You also are on a journey, which is more arduous than you think, and more difficult than you imagine.  And for that journey you also must eat what God has to give to you.

“The journey will be too much for you.”  God is saying that to each of us.  It’s too much for us to journey through this life, this wilderness, without God’s food and drink.  It’s too much for us, to battle sin, death, and devil, unless we eat and drink from the table God prepares.  It’s too much for us to journey from baptism to the resurrection on a starvation diet.

But how often do we try to get through the day without God’s Word?  We try to get through the week without God’s Word and Sacrament.  Some are even so foolish to go for weeks at a time without so much as a morsel of the Bread of Life come down from heaven.

And then we wonder why we sit under our broom trees, exhausted and depressed.  It isn’t God’s fault; it’s our own.  The food and drink have been here all along, waiting for us.  Or do we need an angel to poke us in the ribs every Sunday morning and say, “Get up and eat”?

Jesus says, “Come to me, all of you who are weary and burdened, and I will give you rest” (Matthew 11:28).  Jesus offers true refreshment.  He says, “Whoever comes to me will never go hungry, and whoever believes in me will never be thirsty” (John 6:35).  Jesus is living water.  He is living bread, baked over the burning coals of God’s love.  He is food and drink, a food and drink that will carry you through to eternal life.

Jesus is food to strengthen you for the journey.  He is drink to refresh and strengthen you on your way to eternal life.  He will fortify, nourish, and build you up, so you reach God’s holy mountain on the day you rise from the dead.  “The one who eats this bread will live forever” (John 6:51).

There is no other food like this in the world.  Every other food you eat, you eat to your death.  Only Jesus is food you eat to eternal life.  Eat of His bread and you will live forever.  No other food or drink can dare make that claim.

And Christ’s Church is the dispenser of such food, where the people of God believe Jesus’ words: “This is my body; this is my blood.”  The Church is the breadbasket for the world, dispensing living bread to dying sinners, bringing them life with the life of Jesus.

So, come and eat living bread, the food for eternal life.  This is nothing less than the flesh of the Son of God, which He gave “for the life of the world.”  The cross was Jesus’ broom tree in the wilderness, where abandoned by His Father, the sinless Son died for the life of the world.

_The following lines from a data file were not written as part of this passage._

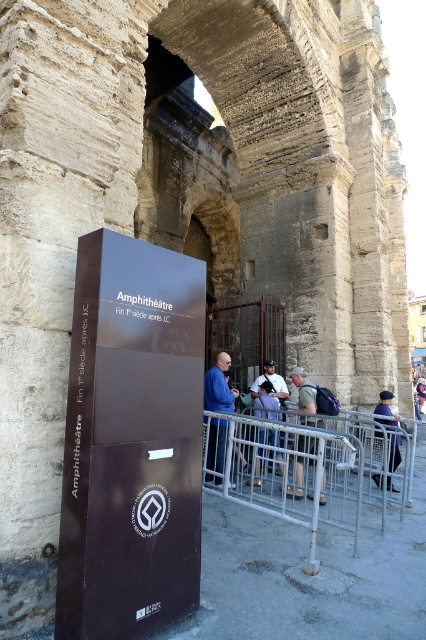
You are a tourist standing in front of the Arles Amphitheatre. You notice two shirts at the center of the scene. Which shirt is closer to you, the khaki cotton shirt at center or the white fabric shirt at center?

The khaki cotton shirt at center is closer to you because it is in front of the white fabric shirt at center.

In the scene shown: You are a tour guide leading a group at the Arles Amphitheatre. You notice a silver metallic rail at lower center and a khaki cotton shirt at center. Which object is wider?

The silver metallic rail at lower center is wider than the khaki cotton shirt at center.

You are a tourist standing in front of the Arles Amphitheatre and notice two shirts hanging on a rack near the dark brown informational sign. The shirts are labeled as khaki cotton shirt at center and white fabric shirt at center. Which shirt is closer to the ground?

The khaki cotton shirt at center is closer to the ground because it is positioned under the white fabric shirt at center.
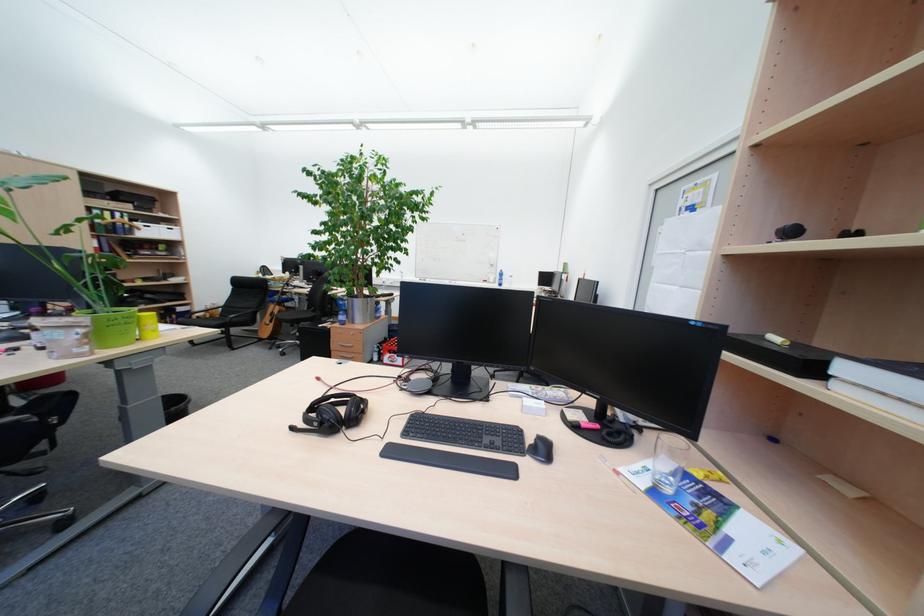
This screenshot has width=924, height=616. Describe the element at coordinates (34, 411) in the screenshot. I see `the chair armrest` at that location.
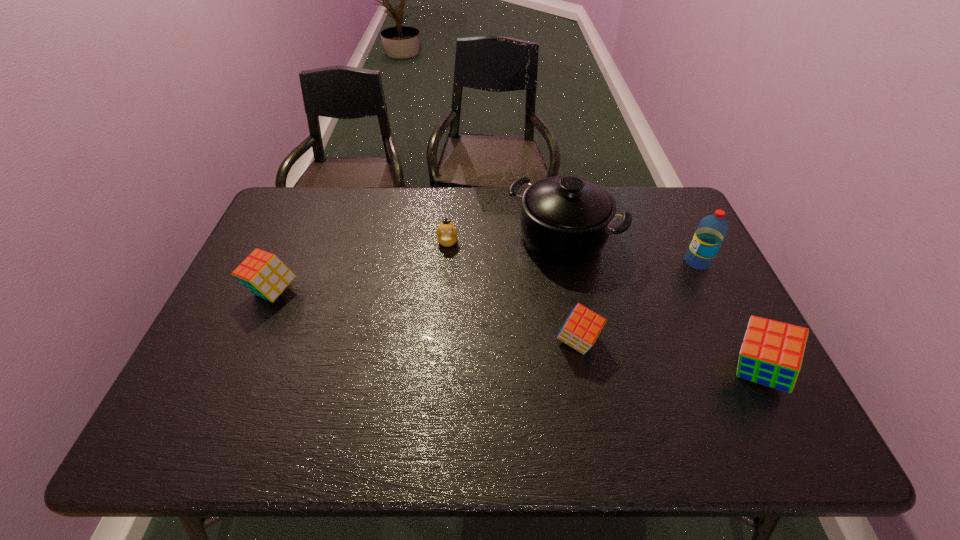
Find the location of a particular element. The height and width of the screenshot is (540, 960). the leftmost object is located at coordinates [264, 274].

The image size is (960, 540). Identify the location of the leftmost cube. (264, 274).

This screenshot has width=960, height=540. What are the coordinates of `the second cube from right to left` in the screenshot? It's located at (580, 331).

In order to click on the rightmost cube in this screenshot , I will do `click(771, 354)`.

You are a GUI agent. You are given a task and a screenshot of the screen. Output one action in this format:
    pyautogui.click(x=<x>, y=<y>)
    Task: Click on the saucepan
    
    Given the screenshot: What is the action you would take?
    pyautogui.click(x=565, y=220)

Find the location of a particular element. The width and height of the screenshot is (960, 540). duckling is located at coordinates (447, 234).

You are a GUI agent. You are given a task and a screenshot of the screen. Output one action in this format:
    pyautogui.click(x=<x>, y=<y>)
    Task: Click on the shortest object
    
    Given the screenshot: What is the action you would take?
    pyautogui.click(x=447, y=234)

The world’s salvation rested on His shoulders, and they were broad enough to bear that load.  The sin of the world was put on His flesh: His body broken and His blood shed.  He is your Substitute, your Sacrifice–and your food.

Jesus says to us today, “Get up and eat.  Believe in me.  Feed on me.  Without me as your living bread, this journey will be too much for you.  So, take this bread, which I give you, and eat it.  This is my body given up for you.  Take this cup, which I give you, and drink it.  This is my blood shed for you.”

In the strength of this food, we journey from baptism through the wilderness to the mountain of God.  We are led by Jesus, fed by Jesus, and fed with Jesus.  It doesn’t get any better than that.

So, get up and eat the Bread of Life.  Get up and eat the living bread come down from heaven.  Get up and eat, trusting Jesus, who gives His flesh for your life and for your food.  And you will live forever.  Amen.